Arts & Culture
The Briscoe Conjures Western America, Past and Present
Published: November 6, 2013
The second floor includes contemporary works from Chinese painter Z.S. Liang (who developed a fascination with Native American culture as subject matter while studying painting in Massachusetts), Native American sculptor Doug Hyde and wildlife adventurist Sandy Scott, who, like Hyde, works primarily with bronze. There’s also notable works by artist Maynard Dixon, whose sweeping, modernist landscapes and social realism owe a debt to his second wife, photographer Dorthea Lange.

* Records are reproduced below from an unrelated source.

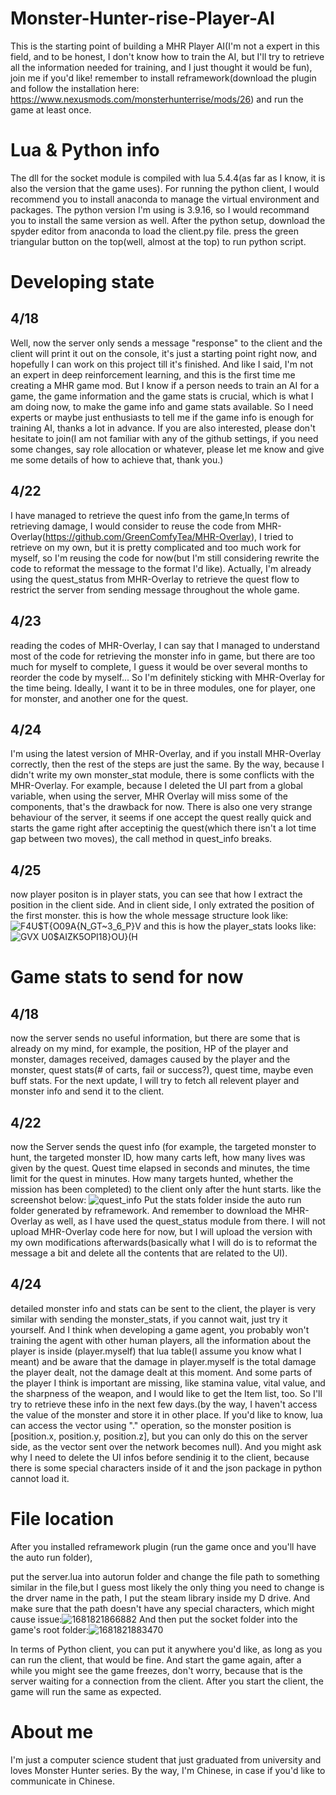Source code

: # Monster-Hunter-rise-Player-AI
This is the starting point of building a MHR Player AI(I'm not a expert in this field, and to be honest, I don't know how to train the AI, but I'll try to retrieve all the information needed for training, and I just thought it would be fun), join me if you'd like!
remember to install reframework(download the plugin and follow the installation here: https://www.nexusmods.com/monsterhunterrise/mods/26) and run the game at least once.
# Lua & Python info
The dll for the socket module is compiled with lua 5.4.4(as far as I know, it is also the version that the game uses).
For running the python client, I would recommend you to install anaconda to manage the virtual environment and packages. The python version I'm using is 3.9.16, so I would recommand you to install the same version as well. After the python setup, download the spyder editor from anaconda to load the client.py file. press the green triangular button on the top(well, almost at the top) to run python script.
# Developing state
## 4/18
Well, now the server only sends a message "response" to the client and the client will print it out on the console, it's just a starting point right now, and hopefully I can work on this project till it's finished. And like I said, I'm not an expert in deep reinforcement learning, and this is the first time me creating a MHR game mod. But I know if a person needs to train an AI for a game, the game information and the game stats is crucial, which is what I am doing now, to make the game info and game stats available. So I need experts or maybe just enthusiasts to tell me if the game info is enough for training AI, thanks a lot in advance. If you are also interested, please don't hesitate to join(I am not familiar with any of the github settings, if you need some changes, say role allocation or whatever, please let me know and give me some details of how to achieve that, thank you.)
## 4/22
I have managed to retrieve the quest info from the game,In terms of retrieving damage, I would consider to reuse the code from MHR-Overlay(https://github.com/GreenComfyTea/MHR-Overlay), I tried to retrieve on my own, but it is pretty complicated and too much work for myself, so I'm reusing the code for now(but I'm still considering rewrite the code to reformat the message to the format I'd like). Actually, I'm already using the quest_status from MHR-Overlay to retrieve the quest flow to restrict the server from sending message throughout the whole game.
## 4/23
reading the codes of MHR-Overlay, I can say that I managed to understand most of the code for retrieving the monster info in game, but there are too much for myself to complete, I guess it would be over several months to reorder the code by myself... So I'm definitely sticking with MHR-Overlay for the time being. Ideally, I want it to be in three modules, one for player, one for monster, and another one for the quest.
## 4/24
I'm using the latest version of MHR-Overlay, and if you install MHR-Overlay correctly, then the rest of the steps are just the same. By the way, because I didn't write my own monster_stat module, there is some conflicts with the MHR-Overlay. For example, because I deleted the UI part from a global variable, when using the server, MHR Overlay will miss some of the components, that's the drawback for now. There is also one very strange behaviour of the server, it seems if one accept the quest really quick and starts the game right after acceptinig the quest(which there isn't a lot time gap between two moves), the call method in quest_info breaks.
## 4/25
now player positon is in player stats, you can see that how I extract the position in the client side. And in client side, I only extrated the position of the first monster. this is how the whole message structure look like:
![F4U$T{O09A{N_GT~3_6_P}V](https://user-images.githubusercontent.com/66408806/234291238-a090806c-b80d-4a67-97e1-8cbd144b9ba5.png)
and this is how the player_stats looks like:
![GVX U0$AIZK5OPI18}OU}(H](https://user-images.githubusercontent.com/66408806/234291572-d47187eb-1b3f-4fd1-9647-1f6e417ab1c3.png)


# Game stats to send for now
## 4/18
now the server sends no useful information, but there are some that is already on my mind, for example, the position, HP of the player and monster, damages received, damages caused by the player and the monster, quest stats(# of carts, fail or success?), quest time, maybe even buff stats. For the next update, I will try to fetch all relevent player and monster info and send it to the client.
## 4/22
now the Server sends the quest info (for example, the targeted monster to hunt, the targeted monster ID, how many carts left, how many lives was given by the quest. Quest time elapsed in seconds and minutes, the time limit for the quest in minutes. How many targets hunted, whether the mission has been completed) to the client only after the hunt starts. like the screenshot below:
![quest_info](https://user-images.githubusercontent.com/66408806/233784558-668e0914-aac6-4413-a345-ae1d79be571c.png)
Put the stats folder inside the auto run folder generated by reframework. And remember to download the MHR-Overlay as well, as I have used the quest_status module from there. I will not upload MHR-Overlay code here for now, but I will upload the version with my own modifications afterwards(basically what I will do is to reformat the message a bit and delete all the contents that are related to the UI).
## 4/24
detailed monster info and stats can be sent to the client, the player is very similar with sending the monster_stats, if you cannot wait, just try it yourself. And I think when developing a game agent, you probably won't training the agent with other human players, all the information about the player is inside (player.myself) that lua table(I assume you know what I meant) and be aware that the damage in player.myself is the total damage the player dealt, not the damage dealt at this moment. And some parts of the player I think is important are missing, like stamina value, vital value, and the sharpness of the weapon, and I would like to get the Item list, too. So I'll try to retrieve these info in the next few days.(by the way, I haven't access the value of the monster and store it in other place. If you'd like to know, lua can access the vector using "." operation, so the monster position is [position.x, position.y, position.z], but you can only do this on the server side, as the vector sent over the network becomes null). And you might ask why I need to delete the UI infos before sendinig it to the client, because there is some special characters inside of it and the json package in python cannot load it.

# File location
After you installed reframework plugin (run the game once and you'll have the auto run folder),

put the server.lua into autorun folder and change the file path to something similar in the file,but I guess most likely the only thing you need to change is the drver name in the path, I put the steam library inside my D drive. And make sure that the path doesn't have any special characters, which might cause issue:![1681821866882](https://user-images.githubusercontent.com/66408806/232782011-d4037919-3eb0-4b0e-ad47-847b63baefe0.png)
And then put the socket folder into the game's root folder:![1681821883470](https://user-images.githubusercontent.com/66408806/232782156-2af22a25-0c5c-4ac6-9240-41b62e2c208a.png)

In terms of Python client, you can put it anywhere you'd like, as long as you can run the client, that would be fine.
And start the game again, after a while you might see the game freezes, don't worry, because that is the server waiting for a connection from the client. After you start the client, the game will run the same as expected.
# About me
I'm just a computer science student that just graduated from university and loves Monster Hunter series. By the way, I'm Chinese, in case if you'd like to communicate in Chinese.

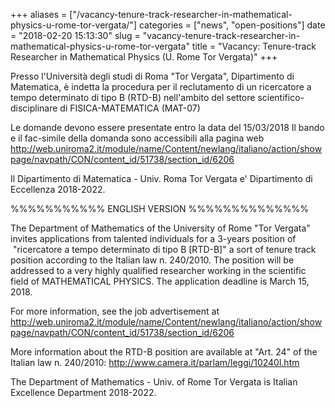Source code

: +++
aliases = ["/vacancy-tenure-track-researcher-in-mathematical-physics-u-rome-tor-vergata/"]
categories = ["news", "open-positions"]
date = "2018-02-20 15:13:30"
slug = "vacancy-tenure-track-researcher-in-mathematical-physics-u-rome-tor-vergata"
title = "Vacancy: Tenure-track Researcher in Mathematical Physics (U. Rome Tor Vergata)"
+++

Presso l'Università degli studi di Roma "Tor Vergata", Dipartimento di
Matematica, è indetta la procedura per il reclutamento di un ricercatore
a tempo determinato di tipo B (RTD-B) nell'ambito del settore
scientifico-disciplinare di FISICA-MATEMATICA (MAT-07)

Le domande devono essere presentate entro la data del 15/03/2018 Il
bando e il fac-simile della domanda sono accessibili alla pagina web
<http://web.uniroma2.it/module/name/Content/newlang/italiano/action/showpage/navpath/CON/content_id/51738/section_id/6206>

Il Dipartimento di Matematica - Univ. Roma Tor Vergata e' Dipartimento
di Eccellenza 2018-2022.

%%%%%%%%%%% ENGLISH VERSION %%%%%%%%%%%%%%

The Department of Mathematics of the University of Rome "Tor Vergata"
invites applications from talented individuals for a 3-years position
of   "ricercatore a tempo determinato di tipo B \[RTD-B\]" a sort of
tenure track position according to the Italian law n. 240/2010. The
position will be addressed to a very highly qualified researcher working
in the scientific field of MATHEMATICAL PHYSICS. The application
deadline is March 15, 2018.

For more information, see the job advertisement at
<http://web.uniroma2.it/module/name/Content/newlang/italiano/action/showpage/navpath/CON/content_id/51738/section_id/6206>

More information about the RTD-B position are available at "Art. 24" of
the Italian law n. 240/2010:
<http://www.camera.it/parlam/leggi/10240l.htm>

The Department of Mathematics - Univ. of Rome Tor Vergata is Italian
Excellence Department 2018-2022.
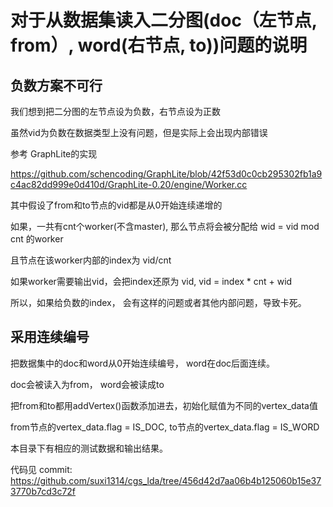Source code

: # 对于从数据集读入二分图(doc（左节点, from）, word(右节点, to))问题的说明
## 负数方案不可行
我们想到把二分图的左节点设为负数，右节点设为正数

虽然vid为负数在数据类型上没有问题，但是实际上会出现内部错误

参考 GraphLite的实现

https://github.com/schencoding/GraphLite/blob/42f53d0c0cb295302fb1a9c4ac82dd999e0d410d/GraphLite-0.20/engine/Worker.cc

其中假设了from和to节点的vid都是从0开始连续递增的

如果，一共有cnt个worker(不含master), 那么节点将会被分配给 wid = vid mod cnt 的worker

且节点在该worker内部的index为 vid/cnt

如果worker需要输出vid，会把index还原为 vid, vid = index * cnt + wid

所以，如果给负数的index， 会有这样的问题或者其他内部问题，导致卡死。

## 采用连续编号
把数据集中的doc和word从0开始连续编号， word在doc后面连续。

doc会被读入为from， word会被读成to

把from和to都用addVertex()函数添加进去，初始化赋值为不同的vertex_data值

from节点的vertex_data.flag = IS_DOC, to节点的vertex_data.flag = IS_WORD

本目录下有相应的测试数据和输出结果。

代码见 commit:
 https://github.com/suxi1314/cgs_lda/tree/456d42d7aa06b4b125060b15e373770b7cd3c72f
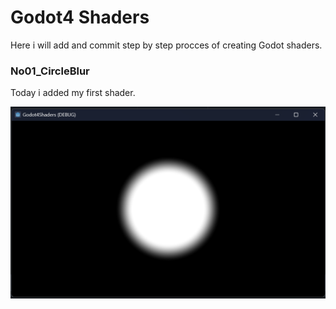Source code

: # Godot4 Shaders

 Here i will add and commit step by step procces of creating Godot shaders.

### No01_CircleBlur

Today i added my first shader. 

![](images/No01_CircleBlur.png)

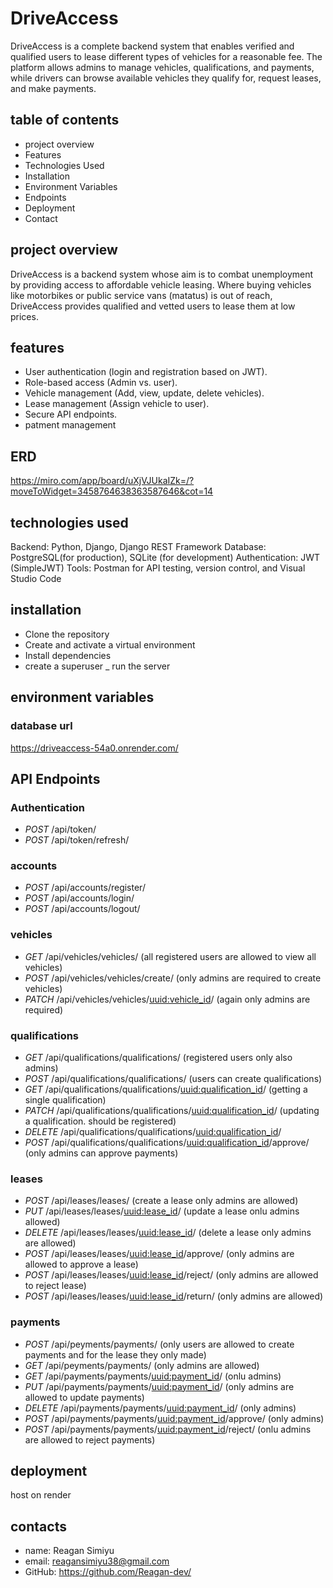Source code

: # DriveAccess
DriveAccess is a complete backend system that enables verified and qualified users to lease different types of vehicles for a reasonable fee.  The platform allows admins to manage vehicles, qualifications, and payments, while drivers can browse available vehicles they qualify for, request leases, and make payments.

## table of contents
- project overview
- Features
- Technologies Used
- Installation
- Environment Variables
- Endpoints
- Deployment
- Contact

## project overview

DriveAccess is a backend system whose aim is to combat unemployment by providing access to affordable vehicle leasing.
Where buying vehicles like motorbikes or public service vans (matatus) is out of reach, DriveAccess provides qualified and vetted users to lease them at low prices.

## features
- User authentication (login and registration based on JWT).
- Role-based access (Admin vs. user).
- Vehicle management (Add, view, update, delete vehicles).
- Lease management (Assign vehicle to user).
- Secure API endpoints.
- patment management

## ERD
https://miro.com/app/board/uXjVJUkaIZk=/?moveToWidget=3458764638363587646&cot=14

## technologies used
Backend: Python, Django, Django REST Framework
Database: PostgreSQL(for production), SQLite (for development)
Authentication: JWT (SimpleJWT)
Tools: Postman for API testing, version control, and Visual Studio Code

## installation
- Clone the repository
- Create and activate a virtual environment
- Install dependencies
- create a superuser
_ run the server

## environment variables

### database url
https://driveaccess-54a0.onrender.com/

## API Endpoints

### Authentication
- *POST* /api/token/
- *POST* /api/token/refresh/

### accounts
- *POST* /api/accounts/register/
- *POST* /api/accounts/login/
- *POST* /api/accounts/logout/

### vehicles
- *GET* /api/vehicles/vehicles/  (all registered users are allowed to view all vehicles)
- *POST* /api/vehicles/vehicles/create/  (only admins are required to create vehicles)
- *PATCH* /api/vehicles/vehicles/<uuid:vehicle_id>/ (again only admins are required)

### qualifications
- *GET* /api/qualifications/qualifications/  (registered users only also admins)
- *POST* /api/qualifications/qualifications/ (users can create qualifications)
- *GET* /api/qualifications/qualifications/<uuid:qualification_id>/  (getting a single qualification)
- *PATCH* /api/qualifications/qualifications/<uuid:qualification_id>/ (updating a qualification. should be registered)
- *DELETE* /api/qualifications/qualifications/<uuid:qualification_id>/
- *POST* /api/qualifications/qualifications/<uuid:qualification_id>/approve/  (only admins can approve payments)

### leases
- *POST* /api/leases/leases/ (create a lease only admins are allowed)
- *PUT* /api/leases/leases/<uuid:lease_id>/  (update a lease onlu admins allowed)
- *DELETE* /api/leases/leases/<uuid:lease_id>/ (delete a lease only admins are allowed)
- *POST* /api/leases/leases/<uuid:lease_id>/approve/  (only admins are allowed to approve a lease)
- *POST* /api/leases/leases/<uuid:lease_id>/reject/  (only admins are allowed to reject lease)
- *POST* /api/leases/leases/<uuid:lease_id>/return/  (only admins are allowed)

### payments
- *POST* /api/peyments/payments/  (only users are allowed to create payments and for the lease they only made)
- *GET* /api/peyments/payments/  (only admins are allowed)
- *GET* /api/payments/payments/<uuid:payment_id>/  (onlu admins)
- *PUT* /api/payments/payments/<uuid:payment_id>/  (only admins are allowed to update payments)
- *DELETE* /api/payments/payments/<uuid:payment_id>/  (only admins)
- *POST*  /api/payments/payments/<uuid:payment_id>/approve/  (only admins)
- *POST*  /api/payments/payments/<uuid:payment_id>/reject/  (onlu admins are allowed to reject payments)

## deployment
host on render

## contacts
- name: Reagan Simiyu
- email: reagansimiyu38@gmail.com
- GitHub: https://github.com/Reagan-dev/


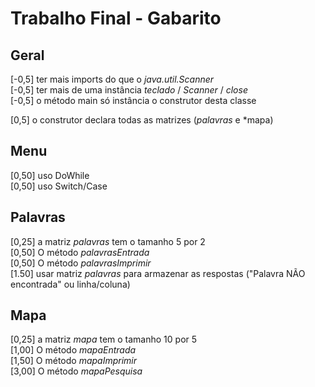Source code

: # Trabalho Final - Gabarito

## Geral

[-0,5] ter mais imports do que o *java.util.Scanner*  
[-0,5] ter mais de uma instância *teclado* / *Scanner* / *close*  
[-0,5] o método main só instância o construtor desta classe  

[0,5] o construtor declara todas as matrizes (*palavras* e *mapa)  

## Menu

[0,50] uso DoWhile  
[0,50] uso Switch/Case  

## Palavras

[0,25] a matriz *palavras* tem o tamanho 5 por 2  
[0,50] O método *palavrasEntrada*  
[0,50] O método *palavrasImprimir*  
[1.50] usar matriz *palavras* para armazenar as respostas ("Palavra NÃO encontrada" ou linha/coluna)  

## Mapa

[0,25] a matriz *mapa* tem o tamanho 10 por 5  
[1,00] O método *mapaEntrada*  
[1,50] O método *mapaImprimir*  
[3,00] O método *mapaPesquisa*
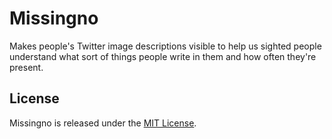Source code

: Missingno
=========

Makes people's Twitter image descriptions visible to help us sighted people
understand what sort of things people write in them and how often they're
present.

License
-------

Missingno is released under the [MIT License].

[MIT License]: http://www.opensource.org/licenses/MIT
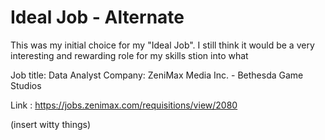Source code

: # Ideal Job - Alternate

This was my initial choice for my "Ideal Job".  I still think it would be a very interesting and rewarding role for my skills stion into what

Job title: Data Analyst
Company: ZeniMax Media Inc. - Bethesda Game Studios

Link : https://jobs.zenimax.com/requisitions/view/2080


(insert witty things)
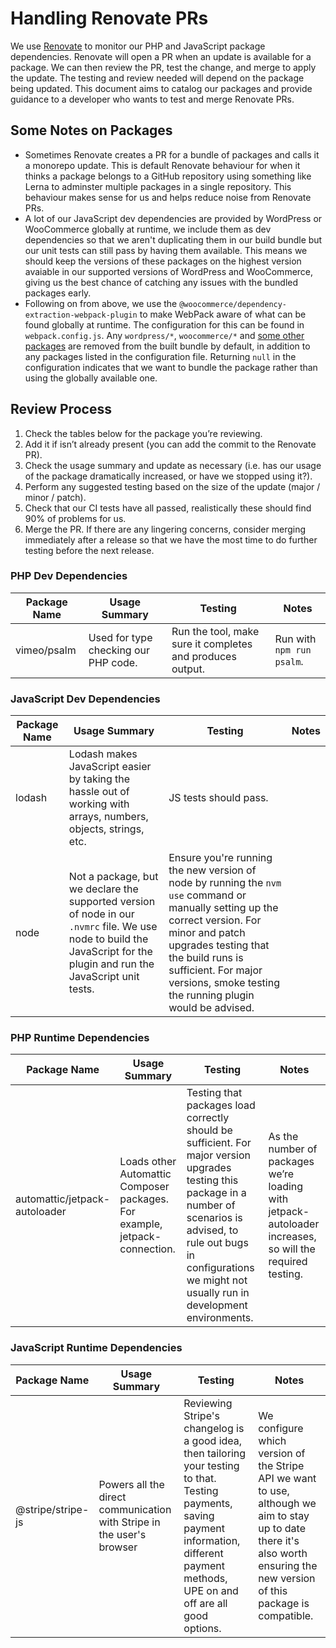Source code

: # Handling Renovate PRs
We use [Renovate](https://github.com/renovatebot/renovate) to monitor our PHP and JavaScript package dependencies.
Renovate will open a PR when an update is available for a package. We can then review the PR, test the change, and
merge to apply the update. The testing and review needed will depend on the package being updated. This document aims
to catalog our packages and provide guidance to a developer who wants to test and merge Renovate PRs.

## Some Notes on Packages
* Sometimes Renovate creates a PR for a bundle of packages and calls it a monorepo update. This is default Renovate
  behaviour for when it thinks a package belongs to a GitHub repository using something like Lerna to adminster multiple
  packages in a single repository. This behaviour makes sense for us and helps reduce noise from Renovate PRs.
* A lot of our JavaScript dev dependencies are provided by WordPress or WooCommerce globally at runtime, we include them
  as dev dependencies so that we aren't duplicating them in our build bundle but our unit tests can still pass by
  having them available. This means we should keep the versions of these packages on the highest version avaiable in our
  supported versions of WordPress and WooCommerce, giving us the best chance of catching any issues with the bundled
  packages early.
* Following on from above, we use the `@woocommerce/dependency-extraction-webpack-plugin` to make WebPack aware of what
  can be found globally at runtime. The configuration for this can be found in `webpack.config.js`. Any `wordpress/*`, `woocommerce/*` and [some other packages](https://www.npmjs.com/package/@woocommerce/dependency-extraction-webpack-plugin) are removed from the built bundle by default, in addition to any packages listed in the configuration file.
  Returning `null` in the configuration indicates that we want to bundle the package rather than using the globally
  available one.

## Review Process
1. Check the tables below for the package you’re reviewing.
2. Add it if isn’t already present (you can add the commit to the Renovate PR).
3. Check the usage summary and update as necessary (i.e. has our usage of the package dramatically increased, or have we
   stopped using it?).
4. Perform any suggested testing based on the size of the update (major / minor / patch).
5. Check that our CI tests have all passed, realistically these should find 90% of problems for us.
6. Merge the PR. If there are any lingering concerns, consider merging immediately after a release so that we have the
   most time to do further testing before the next release.

### PHP Dev Dependencies
| Package Name | Usage Summary | Testing | Notes |
| ------------ | ------------- | ------- | ----- |
| vimeo/psalm  |  Used for type checking our PHP code. | Run the tool, make sure it completes and produces output. | Run with `npm run psalm`. |

### JavaScript Dev Dependencies
| Package Name | Usage Summary | Testing | Notes |
| ------------ | ------------- | ------- | ----- |
| lodash       | Lodash makes JavaScript easier by taking the hassle out of working with arrays, numbers, objects, strings, etc. | JS tests should pass. |  |
| node         | Not a package, but we declare the supported version of node in our `.nvmrc` file. We use node to build the JavaScript for the plugin and run the JavaScript unit tests. | Ensure you're running the new version of node by running the `nvm use` command or manually setting up the correct version. For minor and patch upgrades testing that the build runs is sufficient. For major versions, smoke testing the running plugin would be advised. | |

### PHP Runtime Dependencies
| Package Name | Usage Summary | Testing | Notes |
| ------------ | ------------- | ------- | ----- |
| automattic/jetpack-autoloader | Loads other Automattic Composer packages. For example, jetpack-connection. | Testing that packages load correctly should be sufficient. For major version upgrades testing this package in a number of scenarios is advised, to rule out bugs in configurations we might not usually run in development environments. | As the number of packages we’re loading with jetpack-autoloader increases, so will the required testing. |

### JavaScript Runtime Dependencies
| Package Name | Usage Summary | Testing | Notes |
| ------------ | ------------- | ------- | ----- |
| @stripe/stripe-js | Powers all the direct communication with Stripe in the user's browser | Reviewing Stripe's changelog is a good idea, then tailoring your testing to that. Testing payments, saving payment information, different payment methods, UPE on and off are all good options. | We configure which version of the Stripe API we want to use, although we aim to stay up to date there it's also worth ensuring the new version of this package is compatible. |
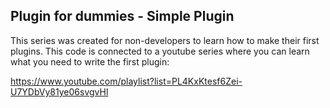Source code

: ## Plugin for dummies - Simple Plugin

This series was created for non-developers to learn how to make their first plugins. This code is connected to a youtube series where you can learn what you need to write the first plugin: 

https://www.youtube.com/playlist?list=PL4KxKtesf6Zei-U7YDbVy81ye06svgvHl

The third floor galleries explore the art, history and culture of the West by connecting different periods, regions and people with an emphasis on the Borderlands and the Southern Plains. Much of this floor is devoted to artifacts. The massive arrangement of spurs ranging in age from 20 to 200 years creates a work of art on its own. The main gallery also includes Pancho Villa’s last saddle with an elegant devil and snake motif made of braided silver. A collection of rifles and pistols showcases a Springfield Armory Model 1865 Spencer Rifle along with a variety of make and models. As a counterpoint of sorts, a display of Mexican Army generals’ uniforms and pistols from the 1800s remind one that a strong Hispanic presence forged the region as we know it today. Another gallery provides a rare glimpse of maps and documents that include land grants from Stephen F. Austin. An Ex-Voto painting adds mystery—and Catholic influence—to the mix. Amidst the artifacts, the third floor offers some exceptional pieces by famed artists like Frederic Remington and George Catlin, the latter whose portraits of Native Americans continue to influence depictions of historic tribes.
Throughout the museum, exhibits like “The Women of the West” provide an educational slant to the collections, but you don’t need a class field trip to enjoy what the Briscoe has to offer. Whether you’re more interested in studying land grants, taking in a Remington or getting up-close-and-personal with real cowboy and Native American artifacts, the Briscoe delivers the West to SA’s doorstep.